Another activity planned for James’ second visit was a visit to the African Studies Centre in Leiden, which James was looking forward to for days, if not years. The African Studies Centre Leiden is the only multidisciplinary academic knowledge institute in the Netherlands devoted entirely to the study of Africa. It has an extensive library that is open to the general public. We made an appointment so they could prepare for our extensive research.
They well prepared our visit; they immediately brought us down to the basement, where all the Drum Magazines were laid out for us. They were extremely helpful and grateful that James decided to pay them a visit. The establishment of Drum Magazine in the 1950s, notwithstanding the newly-elected Nationalist Party’s policy of Apartheid, reflected the dynamic changes that were taking place among the new urban Black South African – African, Indian and coloured – communities.
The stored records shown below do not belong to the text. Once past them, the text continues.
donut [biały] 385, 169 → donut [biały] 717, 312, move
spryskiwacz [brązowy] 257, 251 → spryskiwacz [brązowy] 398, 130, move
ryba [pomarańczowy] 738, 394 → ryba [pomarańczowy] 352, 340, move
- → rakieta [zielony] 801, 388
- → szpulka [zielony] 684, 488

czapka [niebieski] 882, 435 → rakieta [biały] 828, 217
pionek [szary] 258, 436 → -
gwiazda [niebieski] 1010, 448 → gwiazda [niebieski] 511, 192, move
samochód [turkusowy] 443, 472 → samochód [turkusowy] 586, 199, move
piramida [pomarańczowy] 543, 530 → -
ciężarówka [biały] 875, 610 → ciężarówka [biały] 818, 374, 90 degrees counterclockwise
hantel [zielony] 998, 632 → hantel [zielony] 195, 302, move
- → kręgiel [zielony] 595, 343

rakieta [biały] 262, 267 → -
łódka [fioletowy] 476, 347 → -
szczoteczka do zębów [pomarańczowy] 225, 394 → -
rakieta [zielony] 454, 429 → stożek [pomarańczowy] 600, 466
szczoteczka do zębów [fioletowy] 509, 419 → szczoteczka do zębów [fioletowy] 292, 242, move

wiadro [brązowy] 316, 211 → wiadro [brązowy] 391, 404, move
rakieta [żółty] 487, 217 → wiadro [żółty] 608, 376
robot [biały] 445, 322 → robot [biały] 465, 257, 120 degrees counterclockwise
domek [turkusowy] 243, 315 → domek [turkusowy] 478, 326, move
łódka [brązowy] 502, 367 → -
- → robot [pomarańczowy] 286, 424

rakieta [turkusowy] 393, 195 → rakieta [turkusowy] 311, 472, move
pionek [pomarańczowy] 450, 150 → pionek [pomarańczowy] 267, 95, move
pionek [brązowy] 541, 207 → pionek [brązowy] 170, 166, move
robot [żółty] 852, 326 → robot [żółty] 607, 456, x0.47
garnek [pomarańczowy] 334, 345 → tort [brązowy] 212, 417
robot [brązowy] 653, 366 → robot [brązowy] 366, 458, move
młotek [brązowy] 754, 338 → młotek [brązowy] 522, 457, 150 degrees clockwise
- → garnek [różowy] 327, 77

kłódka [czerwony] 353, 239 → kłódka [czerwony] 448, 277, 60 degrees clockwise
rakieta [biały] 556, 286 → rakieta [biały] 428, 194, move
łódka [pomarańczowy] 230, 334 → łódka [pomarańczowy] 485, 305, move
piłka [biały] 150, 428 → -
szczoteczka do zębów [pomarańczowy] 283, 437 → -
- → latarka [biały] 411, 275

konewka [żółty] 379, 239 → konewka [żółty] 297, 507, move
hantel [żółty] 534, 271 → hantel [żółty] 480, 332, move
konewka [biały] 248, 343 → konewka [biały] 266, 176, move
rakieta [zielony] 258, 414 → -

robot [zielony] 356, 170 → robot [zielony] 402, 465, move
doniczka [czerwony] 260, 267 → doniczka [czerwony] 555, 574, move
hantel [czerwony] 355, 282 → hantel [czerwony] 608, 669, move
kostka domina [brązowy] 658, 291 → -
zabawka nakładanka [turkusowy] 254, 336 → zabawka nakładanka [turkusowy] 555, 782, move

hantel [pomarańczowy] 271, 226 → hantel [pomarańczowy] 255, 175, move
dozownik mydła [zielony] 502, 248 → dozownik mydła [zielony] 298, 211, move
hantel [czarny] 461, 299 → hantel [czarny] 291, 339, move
“Drum Magazine has been part of my life and very influential at that time. I had the honor to work closely with Jim Bailey (James Barnor).”
The magazine became an important platform for a new generation of writers and photographers who changed the way black people were represented in society. This year marks the magazine’s 60th anniversary. The magazine, initially established as ‘The African Drum’ by journalist and broadcaster Robert Crisp, was not at first financially successful. It was taken over by Jim Bailey who, with the assistance of a team of writers and photographers, re-designed and rebranded the magazine, thereby making it more dynamic. Drum was so successful that Bailey used its urban, racy style to produce a number of East and West African editions of the magazine.
James Barnor worked for Drum Magazine frequently. At the time, he did a lot of fashion photography. The look on his face when he saw all his Drum Magazine covers and editorials was priceless. Unfortunately we only had three hours there, which should have been at least a couple of days. We will be back, ASC.